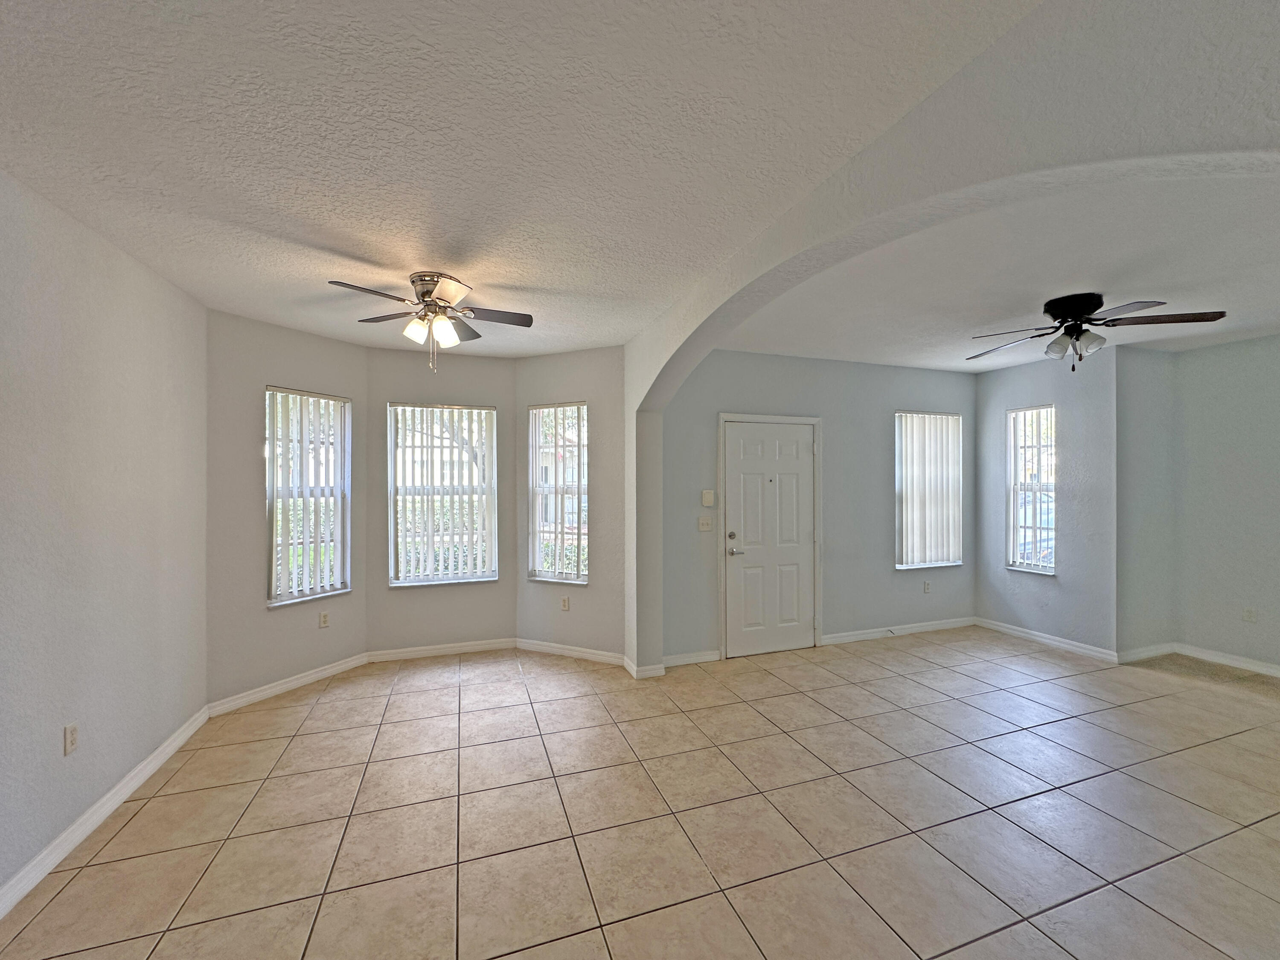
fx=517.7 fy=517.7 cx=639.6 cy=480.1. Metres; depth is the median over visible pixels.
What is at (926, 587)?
wall socket
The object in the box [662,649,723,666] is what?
baseboard
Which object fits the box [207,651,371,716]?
baseboard
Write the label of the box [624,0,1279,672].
arched wall
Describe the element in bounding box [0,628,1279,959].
tile floor
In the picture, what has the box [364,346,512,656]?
bay center wall
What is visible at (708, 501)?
door chime
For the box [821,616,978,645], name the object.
baseboard
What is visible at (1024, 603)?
right wall
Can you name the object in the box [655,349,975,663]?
front wall
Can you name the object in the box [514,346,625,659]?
bay right wall
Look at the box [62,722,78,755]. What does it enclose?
wall socket
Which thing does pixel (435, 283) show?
ceiling fan
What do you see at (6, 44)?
ceiling
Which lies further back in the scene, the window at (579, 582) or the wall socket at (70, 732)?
the window at (579, 582)
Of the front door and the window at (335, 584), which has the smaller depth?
the window at (335, 584)
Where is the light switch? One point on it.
(703, 528)
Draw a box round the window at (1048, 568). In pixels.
[1006,404,1055,575]
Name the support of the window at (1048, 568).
in the right wall at (1024, 603)
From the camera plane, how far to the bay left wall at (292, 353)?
3.60 m
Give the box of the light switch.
[697,515,713,531]
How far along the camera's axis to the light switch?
4.43 m
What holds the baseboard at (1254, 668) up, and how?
attached to the right wall at (1275, 480)
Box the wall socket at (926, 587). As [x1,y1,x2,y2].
[922,579,930,592]
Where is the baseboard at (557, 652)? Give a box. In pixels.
[514,637,628,665]
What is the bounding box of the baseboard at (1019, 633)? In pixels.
[974,616,1119,662]
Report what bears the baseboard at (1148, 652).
attached to the wall at (1146, 429)
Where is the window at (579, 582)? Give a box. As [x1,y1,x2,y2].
[528,401,587,584]
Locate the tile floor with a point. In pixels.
(295, 743)
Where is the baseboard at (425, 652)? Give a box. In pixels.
[365,637,517,662]
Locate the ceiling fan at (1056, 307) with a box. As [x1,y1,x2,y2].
[965,293,1227,368]
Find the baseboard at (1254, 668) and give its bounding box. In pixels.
[1174,642,1279,677]
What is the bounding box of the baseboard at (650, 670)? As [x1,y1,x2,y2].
[623,654,666,678]
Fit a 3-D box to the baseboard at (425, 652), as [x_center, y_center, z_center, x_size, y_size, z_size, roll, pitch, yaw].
[-1.733,1.495,4.569,1.209,0.094,0.016,0,0,-19]
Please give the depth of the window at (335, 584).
4.00 m
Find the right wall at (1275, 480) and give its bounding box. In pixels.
[1172,331,1279,673]
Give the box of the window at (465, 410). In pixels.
[386,401,496,586]
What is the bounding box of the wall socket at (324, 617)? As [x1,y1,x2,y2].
[318,610,329,627]
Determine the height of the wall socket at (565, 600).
0.120 m
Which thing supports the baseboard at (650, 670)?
attached to the arched wall at (1034, 170)
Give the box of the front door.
[721,418,816,658]
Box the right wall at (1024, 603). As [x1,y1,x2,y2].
[976,343,1118,655]
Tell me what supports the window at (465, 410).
in the bay center wall at (462, 385)
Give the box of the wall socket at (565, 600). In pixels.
[559,596,570,610]
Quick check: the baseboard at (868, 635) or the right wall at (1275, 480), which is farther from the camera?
the baseboard at (868, 635)
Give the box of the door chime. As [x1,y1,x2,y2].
[700,489,715,506]
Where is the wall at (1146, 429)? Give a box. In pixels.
[1114,340,1176,659]
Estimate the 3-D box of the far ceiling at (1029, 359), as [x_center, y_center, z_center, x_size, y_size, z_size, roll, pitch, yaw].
[2.889,-1.199,3.198,4.347,0.159,4.464,0,0,-19]
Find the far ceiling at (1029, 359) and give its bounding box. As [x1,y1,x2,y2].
[714,165,1279,373]
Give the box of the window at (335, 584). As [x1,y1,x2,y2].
[264,385,351,606]
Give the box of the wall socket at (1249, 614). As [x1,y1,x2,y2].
[1242,605,1256,622]
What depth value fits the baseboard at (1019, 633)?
4.81 m
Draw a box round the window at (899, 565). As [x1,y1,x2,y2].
[894,410,963,569]
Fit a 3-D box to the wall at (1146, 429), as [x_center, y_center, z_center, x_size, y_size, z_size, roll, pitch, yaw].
[4.337,0.189,4.529,0.781,2.701,0.163,0,0,-19]
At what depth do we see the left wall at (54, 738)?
2.28 m
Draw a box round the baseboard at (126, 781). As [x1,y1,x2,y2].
[0,707,211,919]
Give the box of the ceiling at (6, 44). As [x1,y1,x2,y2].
[0,0,1045,356]
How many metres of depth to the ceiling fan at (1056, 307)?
3.16 m
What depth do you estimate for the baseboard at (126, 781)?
2.28 m
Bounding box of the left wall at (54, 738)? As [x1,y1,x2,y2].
[0,165,208,906]
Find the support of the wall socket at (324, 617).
attached to the bay left wall at (292, 353)
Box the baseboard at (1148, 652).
[1116,641,1175,662]
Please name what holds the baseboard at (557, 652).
attached to the bay right wall at (589, 372)
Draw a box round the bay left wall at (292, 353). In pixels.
[204,305,367,709]
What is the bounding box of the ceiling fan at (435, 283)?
[328,270,530,369]
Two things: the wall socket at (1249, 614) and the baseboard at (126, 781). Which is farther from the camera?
the wall socket at (1249, 614)
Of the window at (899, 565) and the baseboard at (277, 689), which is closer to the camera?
the baseboard at (277, 689)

- _WORK TO COMPLETE_: Omitting the pictures, repeat all entries exactly.

- _TASK SOLUTION_:
fx=517.7 fy=517.7 cx=639.6 cy=480.1. Metres; depth is the median over visible pixels.
What is at (926, 587)?
wall socket
The object in the box [662,649,723,666] is what?
baseboard
Which object fits the box [207,651,371,716]?
baseboard
Write the label of the box [624,0,1279,672].
arched wall
Describe the element in bounding box [0,628,1279,959].
tile floor
In the picture, what has the box [364,346,512,656]?
bay center wall
What is visible at (708, 501)?
door chime
For the box [821,616,978,645], name the object.
baseboard
What is visible at (1024, 603)?
right wall
Can you name the object in the box [655,349,975,663]?
front wall
Can you name the object in the box [514,346,625,659]?
bay right wall
Look at the box [62,722,78,755]. What does it enclose?
wall socket
Which thing does pixel (435, 283) show?
ceiling fan
What do you see at (6, 44)?
ceiling
Which lies further back in the scene, the window at (579, 582) or the wall socket at (70, 732)?
the window at (579, 582)
Of the front door and the window at (335, 584), which has the smaller depth?
the window at (335, 584)
Where is the light switch? One point on it.
(703, 528)
Draw a box round the window at (1048, 568). In pixels.
[1006,404,1055,575]
Name the support of the window at (1048, 568).
in the right wall at (1024, 603)
From the camera plane, how far to the bay left wall at (292, 353)?
3.60 m
Give the box of the light switch.
[697,515,713,531]
How far along the camera's axis to the light switch?
4.43 m
What holds the baseboard at (1254, 668) up, and how?
attached to the right wall at (1275, 480)
Box the wall socket at (926, 587). As [x1,y1,x2,y2].
[922,579,930,592]
Where is the baseboard at (557, 652)? Give a box. In pixels.
[514,637,628,665]
What is the bounding box of the baseboard at (1019, 633)? In pixels.
[974,616,1119,662]
Report what bears the baseboard at (1148, 652).
attached to the wall at (1146, 429)
Where is the window at (579, 582)? Give a box. As [x1,y1,x2,y2].
[528,401,587,584]
Locate the tile floor with a point. In pixels.
(295, 743)
Where is the baseboard at (425, 652)? Give a box. In pixels.
[365,637,517,662]
Locate the ceiling fan at (1056, 307) with a box. As [x1,y1,x2,y2].
[965,293,1227,368]
Find the baseboard at (1254, 668) and give its bounding box. In pixels.
[1174,642,1279,677]
What is the bounding box of the baseboard at (650, 670)? As [x1,y1,x2,y2].
[623,654,666,678]
Fit a 3-D box to the baseboard at (425, 652), as [x_center, y_center, z_center, x_size, y_size, z_size, roll, pitch, yaw].
[-1.733,1.495,4.569,1.209,0.094,0.016,0,0,-19]
Please give the depth of the window at (335, 584).
4.00 m
Find the right wall at (1275, 480) and give its bounding box. In pixels.
[1172,331,1279,673]
Give the box of the window at (465, 410). In pixels.
[386,401,496,586]
What is the bounding box of the wall socket at (324, 617)? As [x1,y1,x2,y2].
[318,610,329,627]
Determine the height of the wall socket at (565, 600).
0.120 m
Which thing supports the baseboard at (650, 670)?
attached to the arched wall at (1034, 170)
Give the box of the front door.
[721,418,816,658]
Box the right wall at (1024, 603). As [x1,y1,x2,y2].
[976,343,1118,655]
Tell me what supports the window at (465, 410).
in the bay center wall at (462, 385)
Give the box of the wall socket at (565, 600). In pixels.
[559,596,570,610]
Quick check: the baseboard at (868, 635) or the right wall at (1275, 480), which is farther from the camera?
the baseboard at (868, 635)
Give the box of the door chime. As [x1,y1,x2,y2].
[700,489,715,506]
Where is the wall at (1146, 429)? Give a box. In pixels.
[1114,340,1176,659]
Estimate the 3-D box of the far ceiling at (1029, 359), as [x_center, y_center, z_center, x_size, y_size, z_size, roll, pitch, yaw].
[2.889,-1.199,3.198,4.347,0.159,4.464,0,0,-19]
Find the far ceiling at (1029, 359) and give its bounding box. As [x1,y1,x2,y2].
[714,165,1279,373]
Give the box of the window at (335, 584). As [x1,y1,x2,y2].
[264,385,351,606]
Give the box of the wall socket at (1249, 614). As [x1,y1,x2,y2].
[1242,605,1256,622]
What depth value fits the baseboard at (1019, 633)?
4.81 m
Draw a box round the window at (899, 565). As [x1,y1,x2,y2].
[894,410,963,569]
Fit a 3-D box to the wall at (1146, 429), as [x_center, y_center, z_center, x_size, y_size, z_size, roll, pitch, yaw].
[4.337,0.189,4.529,0.781,2.701,0.163,0,0,-19]
At what depth do we see the left wall at (54, 738)?
2.28 m
Draw a box round the baseboard at (126, 781). As [x1,y1,x2,y2].
[0,707,211,919]
Give the box of the ceiling at (6, 44). As [x1,y1,x2,y2].
[0,0,1045,356]
How many metres of depth to the ceiling fan at (1056, 307)?
3.16 m
What depth do you estimate for the baseboard at (126, 781)?
2.28 m
Bounding box of the left wall at (54, 738)? As [x1,y1,x2,y2].
[0,165,208,906]
Find the support of the wall socket at (324, 617).
attached to the bay left wall at (292, 353)
Box the baseboard at (1148, 652).
[1116,641,1175,662]
Please name what holds the baseboard at (557, 652).
attached to the bay right wall at (589, 372)
Draw a box round the bay left wall at (292, 353). In pixels.
[204,305,367,709]
What is the bounding box of the ceiling fan at (435, 283)?
[328,270,530,369]
Two things: the wall socket at (1249, 614) and the baseboard at (126, 781). Which is farther from the camera?
the wall socket at (1249, 614)
Of the window at (899, 565) and the baseboard at (277, 689), which is closer to the camera?
the baseboard at (277, 689)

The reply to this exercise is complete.